Now we train the `LinearSVC` on this dataset.

In [48]:
linear_svm = LinearSVC().fit(X, y)
print("Coefficient shape: ", linear_svm.coef_.shape)
print("Intercept shape: ", linear_svm.intercept_.shape)

Coefficient shape:  (3, 2)
Intercept shape:  (3,)


Let's visualize the lines given by the three binary classifiers:

In [52]:
mglearn.discrete_scatter(X[:,0], X[:,1], y)
line = np.linspace(-15,15)
for coef, intercept, color in zip(linear_svm.coef_, linear_svm.intercept_, mglearn.cm3.colors):
    plt.plot(line, -(line * coef[0] + intercept) / coef[1], c=color)

plt.ylim(-10,15)
plt.xlim(-10,8)
plt.xlabel("Feature 0")
plt.ylabel("Feature 1")
plt.legend(["Class 0", "Class 1", "Class 2", "Line class 0", "Line class 1", "Line class 2"]);

<IPython.core.display.Javascript object>

The following example shows the predictions for all regions of the 2D space:

In [56]:
mglearn.plots.plot_2d_classification(linear_svm, X, fill=True, alpha=0.3)
mglearn.discrete_scatter(X[:,0], X[:,1], y)
line = np.linspace(-15,15)
for coef, intercept, color in zip(linear_svm.coef_, linear_svm.intercept_, mglearn.cm3.colors):
    plt.plot(line, -(line * coef[0] + intercept) / coef[1], c=color)
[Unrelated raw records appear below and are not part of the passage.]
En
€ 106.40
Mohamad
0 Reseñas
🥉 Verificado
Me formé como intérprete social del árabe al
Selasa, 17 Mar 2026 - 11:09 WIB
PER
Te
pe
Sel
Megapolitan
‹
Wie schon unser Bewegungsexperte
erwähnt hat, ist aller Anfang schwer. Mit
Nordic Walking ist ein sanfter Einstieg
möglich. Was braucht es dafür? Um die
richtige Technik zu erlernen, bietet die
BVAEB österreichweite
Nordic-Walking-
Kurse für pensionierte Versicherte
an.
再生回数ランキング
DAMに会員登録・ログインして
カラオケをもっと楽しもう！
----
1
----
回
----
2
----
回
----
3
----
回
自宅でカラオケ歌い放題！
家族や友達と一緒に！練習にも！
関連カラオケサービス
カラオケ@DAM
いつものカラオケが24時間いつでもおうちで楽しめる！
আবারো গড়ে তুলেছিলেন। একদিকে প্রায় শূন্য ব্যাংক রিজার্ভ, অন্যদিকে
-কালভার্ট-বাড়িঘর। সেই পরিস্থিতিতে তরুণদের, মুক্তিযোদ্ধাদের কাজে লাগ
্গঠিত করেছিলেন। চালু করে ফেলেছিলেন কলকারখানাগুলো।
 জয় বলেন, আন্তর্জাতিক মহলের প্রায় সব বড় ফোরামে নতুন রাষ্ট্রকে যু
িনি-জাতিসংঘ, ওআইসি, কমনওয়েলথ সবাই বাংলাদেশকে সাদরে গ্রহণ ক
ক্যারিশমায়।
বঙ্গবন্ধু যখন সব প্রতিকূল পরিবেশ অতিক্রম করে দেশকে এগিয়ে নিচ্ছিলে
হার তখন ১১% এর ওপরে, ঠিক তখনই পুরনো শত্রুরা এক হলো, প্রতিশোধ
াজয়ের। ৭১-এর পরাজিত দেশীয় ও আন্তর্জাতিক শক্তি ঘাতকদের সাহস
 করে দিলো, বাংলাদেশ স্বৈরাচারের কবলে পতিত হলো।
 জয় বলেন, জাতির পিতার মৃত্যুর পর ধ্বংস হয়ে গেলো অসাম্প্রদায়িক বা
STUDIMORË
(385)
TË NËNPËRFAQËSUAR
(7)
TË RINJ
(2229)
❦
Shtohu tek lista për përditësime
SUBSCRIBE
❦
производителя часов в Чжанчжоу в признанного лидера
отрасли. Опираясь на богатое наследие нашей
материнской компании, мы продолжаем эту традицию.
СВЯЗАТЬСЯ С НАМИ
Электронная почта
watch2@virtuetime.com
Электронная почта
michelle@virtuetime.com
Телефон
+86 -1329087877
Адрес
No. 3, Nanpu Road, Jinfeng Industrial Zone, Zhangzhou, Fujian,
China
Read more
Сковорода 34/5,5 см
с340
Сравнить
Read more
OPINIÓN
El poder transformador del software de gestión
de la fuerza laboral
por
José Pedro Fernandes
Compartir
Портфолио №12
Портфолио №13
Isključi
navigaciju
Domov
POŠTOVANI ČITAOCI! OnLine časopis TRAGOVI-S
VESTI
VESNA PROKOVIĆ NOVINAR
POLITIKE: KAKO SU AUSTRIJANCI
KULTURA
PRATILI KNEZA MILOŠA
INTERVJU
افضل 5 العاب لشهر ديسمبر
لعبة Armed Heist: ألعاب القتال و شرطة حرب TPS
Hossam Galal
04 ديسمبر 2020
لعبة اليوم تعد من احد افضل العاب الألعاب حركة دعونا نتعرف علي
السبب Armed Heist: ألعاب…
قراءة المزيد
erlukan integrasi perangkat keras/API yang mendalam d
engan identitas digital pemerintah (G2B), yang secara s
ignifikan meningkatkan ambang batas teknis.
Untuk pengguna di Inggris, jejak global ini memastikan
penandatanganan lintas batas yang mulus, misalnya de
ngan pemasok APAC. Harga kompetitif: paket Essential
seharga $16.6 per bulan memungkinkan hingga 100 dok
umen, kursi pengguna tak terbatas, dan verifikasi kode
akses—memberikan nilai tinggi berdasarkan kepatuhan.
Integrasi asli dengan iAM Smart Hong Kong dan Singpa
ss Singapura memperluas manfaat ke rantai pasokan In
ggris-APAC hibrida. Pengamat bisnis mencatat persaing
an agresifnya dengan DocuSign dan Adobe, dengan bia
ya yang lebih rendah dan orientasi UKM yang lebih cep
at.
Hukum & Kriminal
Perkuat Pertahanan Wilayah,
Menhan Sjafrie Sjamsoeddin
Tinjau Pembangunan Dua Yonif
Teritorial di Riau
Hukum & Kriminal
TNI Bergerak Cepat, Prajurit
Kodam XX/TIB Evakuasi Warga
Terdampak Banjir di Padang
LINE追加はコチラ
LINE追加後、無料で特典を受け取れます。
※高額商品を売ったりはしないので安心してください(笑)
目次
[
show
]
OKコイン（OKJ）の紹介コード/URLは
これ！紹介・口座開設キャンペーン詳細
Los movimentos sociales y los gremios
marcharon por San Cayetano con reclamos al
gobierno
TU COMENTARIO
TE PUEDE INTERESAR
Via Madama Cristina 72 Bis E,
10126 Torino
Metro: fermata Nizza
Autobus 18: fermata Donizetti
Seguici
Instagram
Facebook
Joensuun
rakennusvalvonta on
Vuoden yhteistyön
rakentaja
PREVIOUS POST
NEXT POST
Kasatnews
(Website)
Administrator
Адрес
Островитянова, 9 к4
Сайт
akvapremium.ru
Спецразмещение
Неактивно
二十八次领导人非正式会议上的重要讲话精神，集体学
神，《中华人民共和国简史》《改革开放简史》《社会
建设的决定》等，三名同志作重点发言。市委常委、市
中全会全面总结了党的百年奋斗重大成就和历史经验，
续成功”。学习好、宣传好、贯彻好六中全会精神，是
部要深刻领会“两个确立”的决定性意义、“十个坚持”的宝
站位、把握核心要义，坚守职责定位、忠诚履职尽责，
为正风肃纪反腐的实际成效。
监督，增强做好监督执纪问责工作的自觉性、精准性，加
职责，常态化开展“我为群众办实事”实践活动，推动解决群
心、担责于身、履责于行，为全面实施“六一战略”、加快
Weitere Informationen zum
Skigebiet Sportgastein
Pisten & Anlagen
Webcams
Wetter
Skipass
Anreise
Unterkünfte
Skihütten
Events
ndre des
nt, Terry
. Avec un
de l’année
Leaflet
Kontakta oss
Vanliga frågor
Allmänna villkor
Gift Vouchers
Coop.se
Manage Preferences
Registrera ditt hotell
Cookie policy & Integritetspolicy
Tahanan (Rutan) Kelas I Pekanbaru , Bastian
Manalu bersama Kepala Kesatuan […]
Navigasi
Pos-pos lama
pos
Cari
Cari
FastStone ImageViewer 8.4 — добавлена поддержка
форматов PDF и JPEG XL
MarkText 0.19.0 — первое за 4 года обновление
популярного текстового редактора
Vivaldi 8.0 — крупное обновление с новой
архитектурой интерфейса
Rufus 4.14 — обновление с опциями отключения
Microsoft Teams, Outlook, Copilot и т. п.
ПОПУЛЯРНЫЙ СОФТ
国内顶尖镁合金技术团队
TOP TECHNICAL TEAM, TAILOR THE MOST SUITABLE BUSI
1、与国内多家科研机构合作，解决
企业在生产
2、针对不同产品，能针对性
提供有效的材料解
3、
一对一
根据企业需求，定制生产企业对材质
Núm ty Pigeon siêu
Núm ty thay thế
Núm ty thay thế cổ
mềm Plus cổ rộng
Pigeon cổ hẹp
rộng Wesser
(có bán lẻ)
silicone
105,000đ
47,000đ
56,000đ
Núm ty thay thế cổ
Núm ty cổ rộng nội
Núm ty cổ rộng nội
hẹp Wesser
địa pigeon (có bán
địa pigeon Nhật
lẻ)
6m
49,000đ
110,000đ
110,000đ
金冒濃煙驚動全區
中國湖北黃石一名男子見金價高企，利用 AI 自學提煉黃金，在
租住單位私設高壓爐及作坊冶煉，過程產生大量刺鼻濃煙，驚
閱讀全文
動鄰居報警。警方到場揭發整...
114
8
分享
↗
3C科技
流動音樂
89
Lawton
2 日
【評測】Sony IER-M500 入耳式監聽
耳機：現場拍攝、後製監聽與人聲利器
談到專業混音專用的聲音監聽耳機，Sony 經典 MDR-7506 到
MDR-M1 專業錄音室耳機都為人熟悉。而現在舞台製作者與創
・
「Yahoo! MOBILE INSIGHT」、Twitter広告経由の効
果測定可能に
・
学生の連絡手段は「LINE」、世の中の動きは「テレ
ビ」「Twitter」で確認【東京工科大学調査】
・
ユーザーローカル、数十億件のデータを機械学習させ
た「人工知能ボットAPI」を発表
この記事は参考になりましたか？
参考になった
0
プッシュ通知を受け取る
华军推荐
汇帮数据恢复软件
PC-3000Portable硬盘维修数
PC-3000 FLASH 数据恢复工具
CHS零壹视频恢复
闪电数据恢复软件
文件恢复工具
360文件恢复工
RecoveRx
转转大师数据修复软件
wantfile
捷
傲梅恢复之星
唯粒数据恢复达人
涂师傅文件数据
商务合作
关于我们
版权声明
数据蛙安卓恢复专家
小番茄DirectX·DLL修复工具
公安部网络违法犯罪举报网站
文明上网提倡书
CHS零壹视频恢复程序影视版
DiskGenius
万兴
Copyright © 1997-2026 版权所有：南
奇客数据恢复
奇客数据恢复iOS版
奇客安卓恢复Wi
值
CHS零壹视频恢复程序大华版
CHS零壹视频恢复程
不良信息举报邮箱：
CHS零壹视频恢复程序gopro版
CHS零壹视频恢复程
plt.legend(["Class 0", "Class 1", "Class 2", "Line class 0", "Line class 1", "Line class 2"])
plt.xlabel("Feature 0")
plt.ylabel("Feature 1");

<IPython.core.display.Javascript object>

## Strengths

Linear models are very fast to train, and also fast to predict. They scale to very large datasets and work well with sparse data. If your data consists of hundreds of thousand or millions of samples, you might want to investigate using the `solver='sag'` option in `LogisticRegression` and `Ridge`, which can be faster than the default on large datasets (could also see `SGDClassifier`/`SGDRegressor`).

Another strength of linear models is that they make it relatively easy to understand how a prediction is made, using the formulas we saw earlier for regression and classification.

## Weaknesses

However, in lower-dimensional spaces, other models might yield better generalization performance.